» **ОБ УПРАЖНЕНИИ**: Пожалуйста, продолжите отрывок о двустороннем холсте Шагала, начав сразу после его последнего предложения.

***** ТЕКСТ ДЛЯ ЧТЕНИЯ *****

Году в пятьдесят третьем – пятьдесят четвертом мне предложили купить двусторонний холст Шагала. На одной стороне был портрет, как утверждали, Беллы. На обороте, на фоне церкви и покосившихся домов – несколько фигур спорящих между собой евреев92
. Работа находилась в другом городе, и я получил только фотографии обеих сторон. Качество их было плохое. Отправил фотографии Шагалу с просьбой подтвердить подлинность вещей. Шагал не ответил ни да, ни нет, объясняя это так: «На родине я оставил много картин, и теперь трудно вспомнить все вещи. Помимо того, фотографии, которые вы прислали, плохого качества…».Получив такой неопределенный ответ, я было собрался писать владельцу, что от покупки отказываюсь. Но продававший холст, опередив меня, сообщил, что передумал продавать, так как то, что он, в свою очередь, собирался купить на вырученные деньги, продали, и пока он от продажи Шагала думает воздержаться. «Тем лучше, – подумал я, – теперь мне не нужно отказываться…»
А в Вансе замечательные были дни!

***** ДАННЫЕ *****

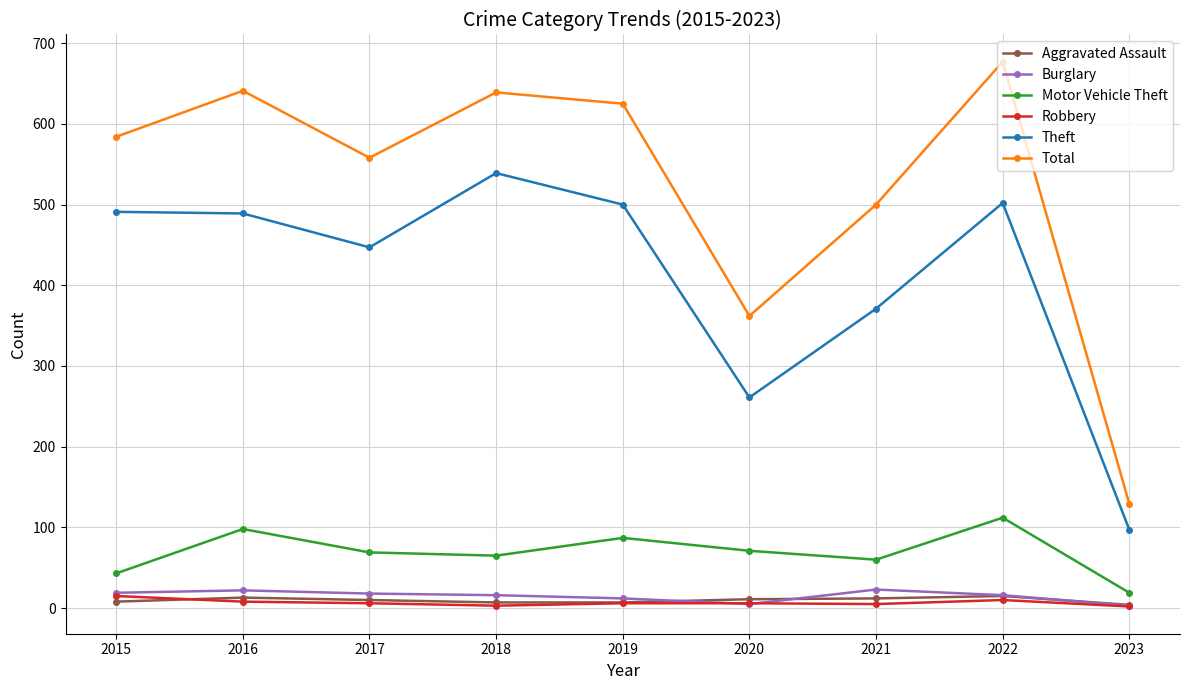

At which category is the sum across all series the highest?

2022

*****

» **ОТВЕТ НА ЗАДАНИЕ**:
Надо сказать, что Шагал придерживался очень строго режима. Вава могла прервать его на полуслове и заявить: «Марк, тебе пора отдыхать». И он покорно вставал и шел отдыхать. Никто не смел в это время его беспокоить. Исключений ни для кого не существовало, даже если бы позвонил сам премьер-министр, Шагал не отреагировал бы.
По вечерам он водил меня по маленьким ресторанчикам в Сен-Поль-де-Ванс: три-четыре столика и одна парочка сидит где-то в углу. Мы бывали втроем – Вава, Шагал и я. Хозяин приносил в корзине свежую рыбу, показывал ее, Шагал выбирал: «Вот это». Рыбу жарили, горел открытый огонь. В общем, я чувствовал себя в каком-то раю.
В один прекрасный день он повез меня в знаменитое кафе. Кажется, оно называлось «Золотые голуби», там находилось большое собрание картин известных мастеров: Сезанн, Пикассо, Матисс, Шагал, Кандинский, еще кто-то
Сидим мы за столиком в саду, на открытой веранде. Шагал как бы невзначай спрашивает: «Костаки, а вы купили тот портрет Беллы?» Я говорю: «Нет, Марк Захарович, потому что вы ничего точно мне не сказали, и я побоялся покупать». – «Нет, нет, как же, я вам хотел написать. Это – действительно моя работа. Так что вы, голубчик, обязательно купите. А на обратной стороне – это мой пейзаж».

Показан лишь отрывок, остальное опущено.